Specifically, up the 2-pass print mode, up to 2 small dots of preliminary ejection pattern and up to 0.5 large dots of preliminary ejection pattern can be placed on the print medium during each print scan. However, in the 4- and 8-pass modes, when large and small dots are similarly preliminarily ejected onto the print medium, a density difference from the white background may be visually discernable. This indicates that the number of dots printed on the print medium by the preliminary ejection is limited.

FIG. 14 is a diagram showing a dot pattern formed by the preliminary ejection onto the print medium through the small nozzles in each of the 1-pass print mode to the 8-pass print mode. In FIG. 14, patterns 1401, 1402, 1403, 1404, 1405, 1406, 1907, and 1408 correspond to print modes in which the respective patterns are formed by 1 pass, 2 passes, 4 passes, 5 passes, 6 passes, 7 passes, and 8 passes. Here, the dot pattern formed in the 1-pass print mode is compared with the dot pattern formed in the 2-pass print mode. The number of dots printed in the 2-pass print mode is twice as large as that of dots printed in the 1-pass print mode. The number of dots formed by the preliminary ejection increases consistently with the number of passes in the print mode. Thus, the dot pattern printed by the preliminary ejection in the 1- or 2-pass print mode provides a weak sense of granularity because of the small number of dots. This reduces the possibility of a density difference or a color difference. However, the dot pattern formed by the preliminary ejection in the print mode with at least 3 passes provides a sense of granularity that is stronger with progression of the number of dots. Furthermore, in this dot pattern, a density difference or a color difference from the white background is likely to occur.

Tasks to perform
1) Copy the dataset entries below word for word, leaving out the pictures.
2) Carry on the passage about preliminary ejection dot patterns in multi-pass printing, beginning right after its final sentence.

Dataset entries
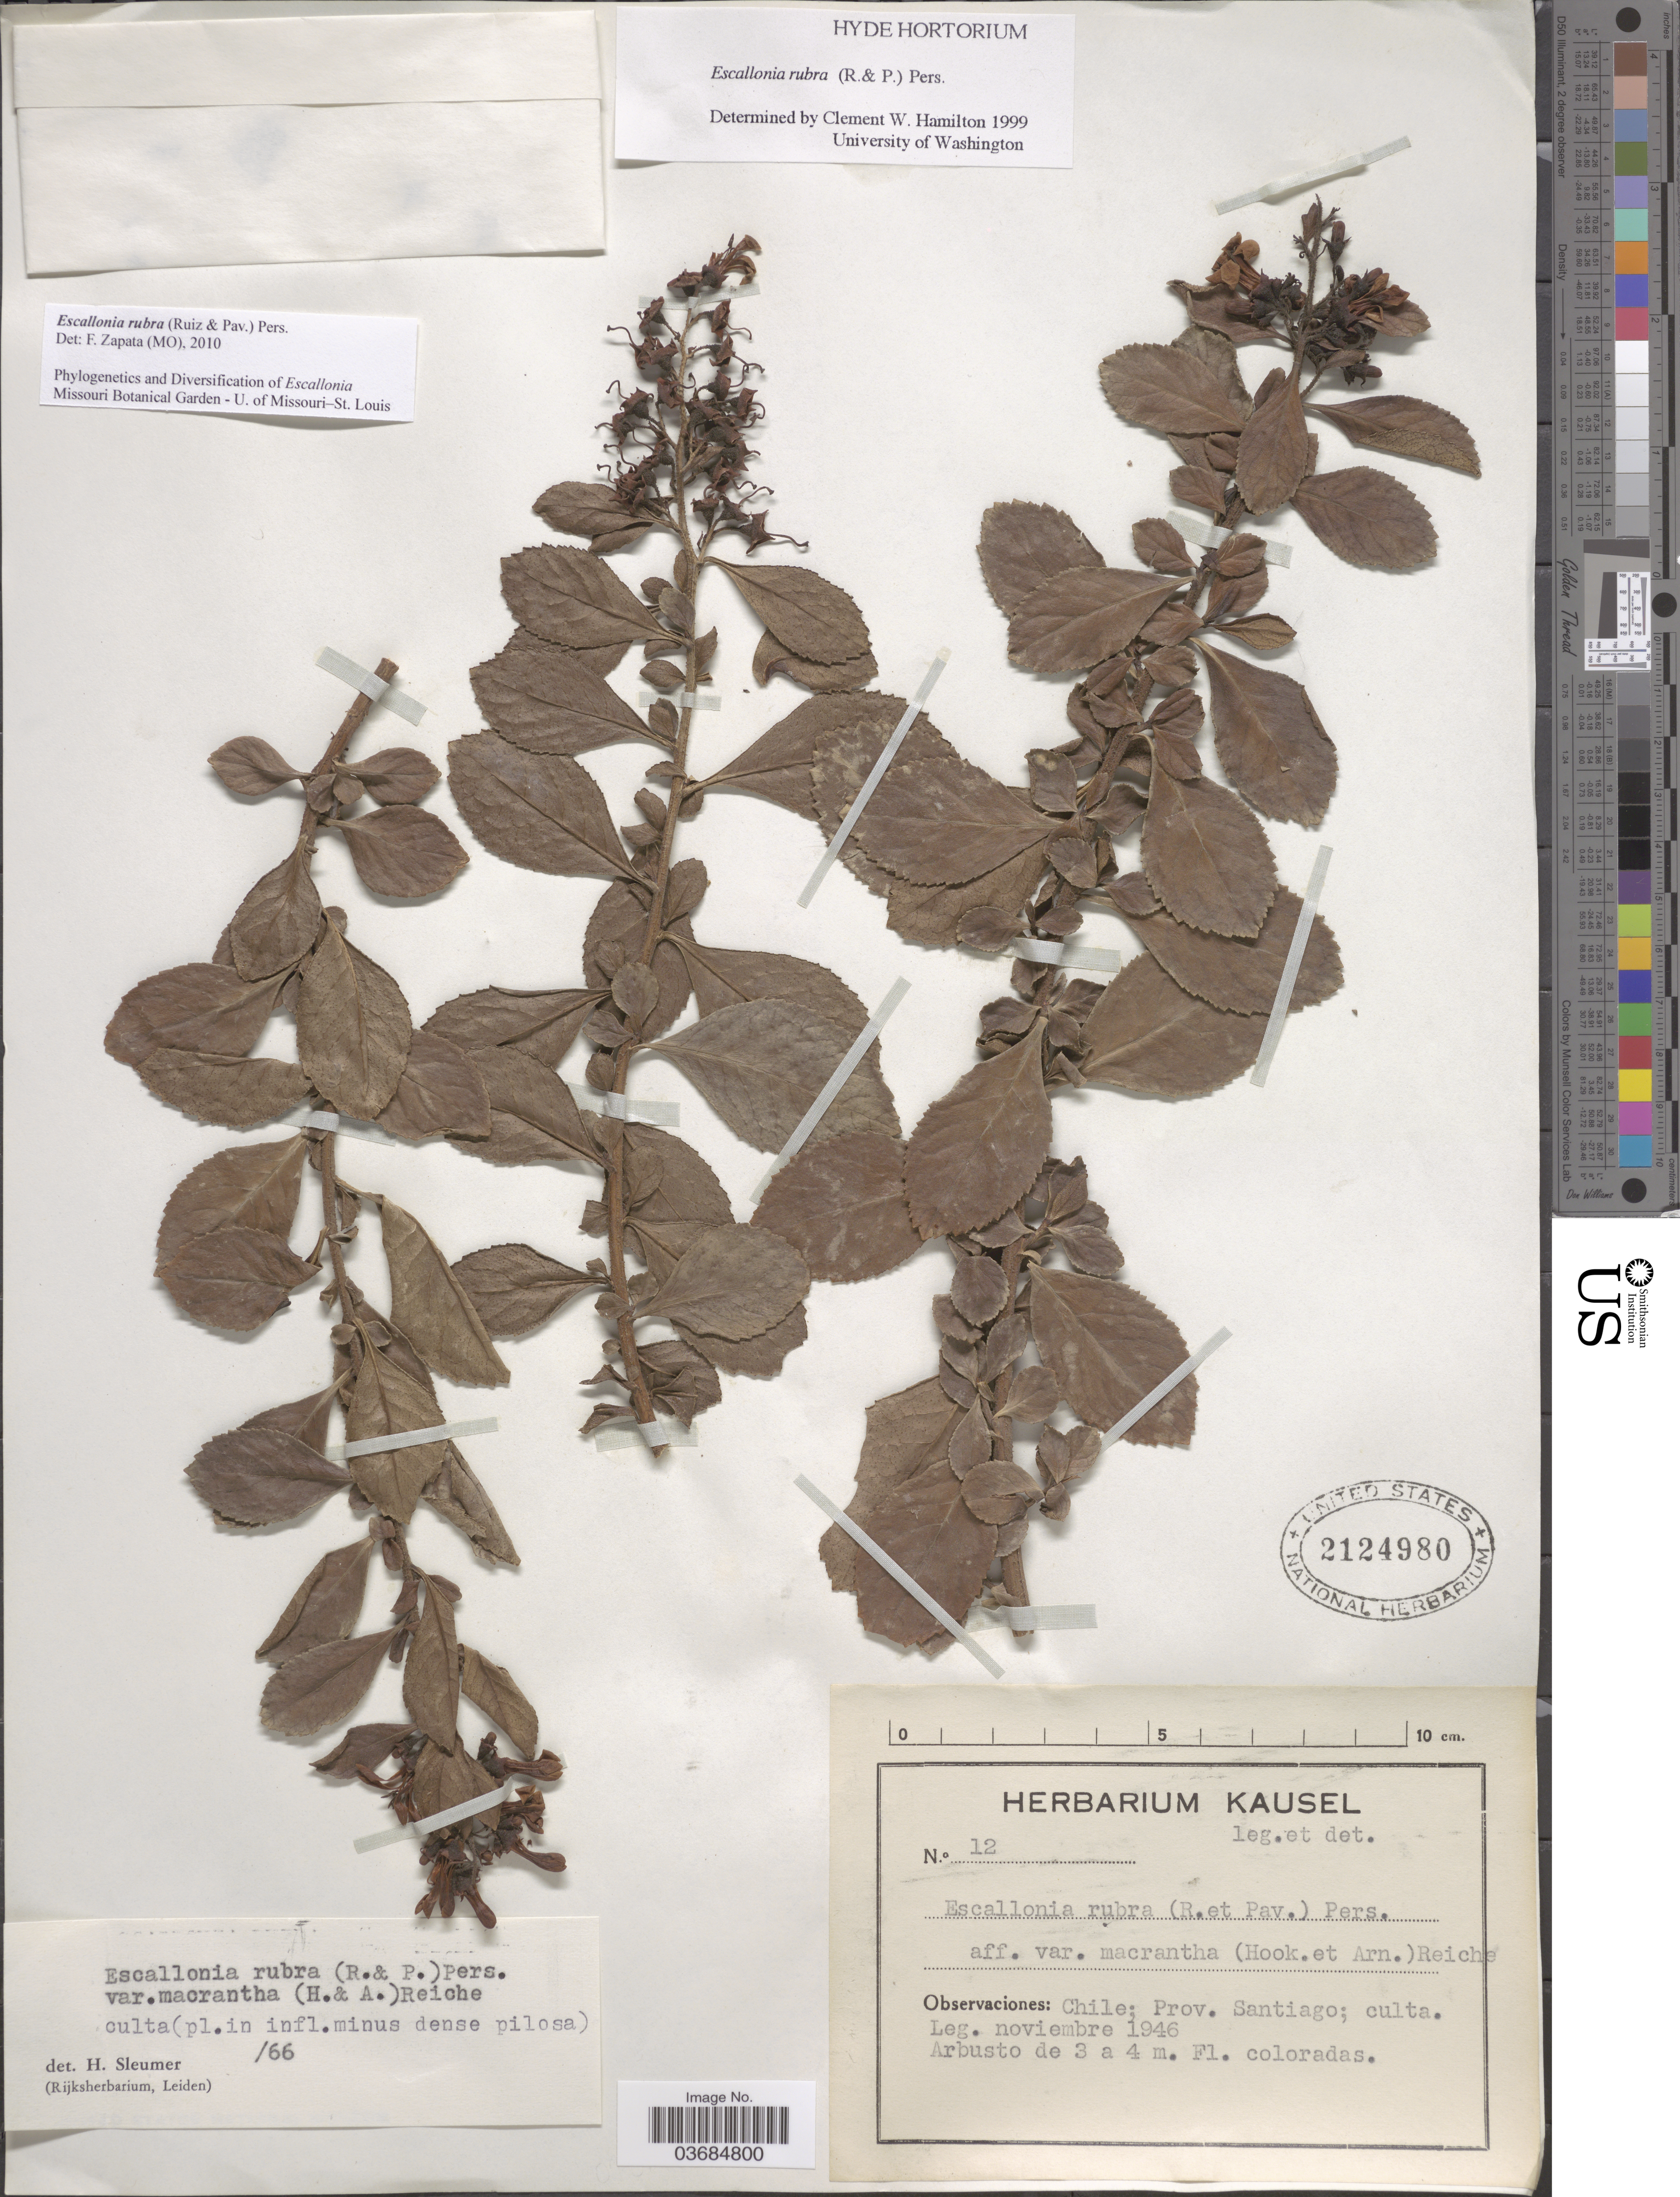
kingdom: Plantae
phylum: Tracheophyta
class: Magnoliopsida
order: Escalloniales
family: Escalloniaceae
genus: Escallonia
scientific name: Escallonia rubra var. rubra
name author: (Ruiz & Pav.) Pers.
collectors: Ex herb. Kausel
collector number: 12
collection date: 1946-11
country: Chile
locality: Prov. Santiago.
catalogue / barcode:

Results of the tasks
1)
kingdom: Plantae
phylum: Tracheophyta
class: Magnoliopsida
order: Escalloniales
family: Escalloniaceae
genus: Escallonia
scientific name: Escallonia rubra var. rubra
name author: (Ruiz & Pav.) Pers.
collectors: Ex herb. Kausel
collector number: 12
collection date: 1946-11
country: Chile
locality: Prov. Santiago.
catalogue / barcode:

2)
Furthermore, as seen in the dot patterns 1403, 1405, 1406, and 1907, granularity is visually discerned in a pattern in which dots are missing in some areas, that is, a pattern in which the dots are not spaced at equal intervals. Thus, if a dot pattern including a certain given number of dots is formed on the print medium by the preliminary ejection, the pattern is desirably selected to include dots spaced at equal intervals. For example, if a printing apparatus capable of executing the 1-pass print mode to 4-pass print mode is used to execute the 3-pass print mode, a sense of granularity can be more appropriately suppressed by forming a pattern shown at 1803 in FIG. 18 than by forming a pattern shown at 1403 in FIG. 14. Reference numerals 1801, 1802, 1803, and 1804 in FIG. 18 denote other examples of dot patterns to be formed on the print medium by the preliminary ejection in the 1-, 2-, 3-, and 4-pass print modes, respectively. As described above, in forming dots on the print medium by the preliminary ejection, a printing apparatus with plural types of print modes desirably forms the dots in a pattern suitable for each of the print modes. This can be accomplished by preparing plural types of preliminary ejection data suitable for the respective plural types of print modes, selecting any of the preliminary ejection data in accordance with a specified print mode, and synthesizing the selected preliminary ejection data with the image print data.

Furthermore, in the multipass printing scheme in which the same scan area is scanned a number of times, when an image is printed at the leasing and trailing ends of the print medium, not all the nozzles in the print head but a part of the nozzle array, that is, some nozzles arranged at the leading end of the nozzle array, are used to form an image. In this case, the other nozzles are not used. Thus, for printing of the leading end, the preliminary ejection may be carried out on the ink reception section immediately before a print scan used for the actual printing without the need to synthesize the print image data with the preliminary ejection data. That is, the print scan for printing of the leading and trailing ends in which the print head is moved to the ink reception section for the preliminary ejection may be mixed with the print scan for the other cases in which the preliminary ejection is carried out on the print medium as well as in the area in which the ink reception section is not located, without the need to move to the ink reception section.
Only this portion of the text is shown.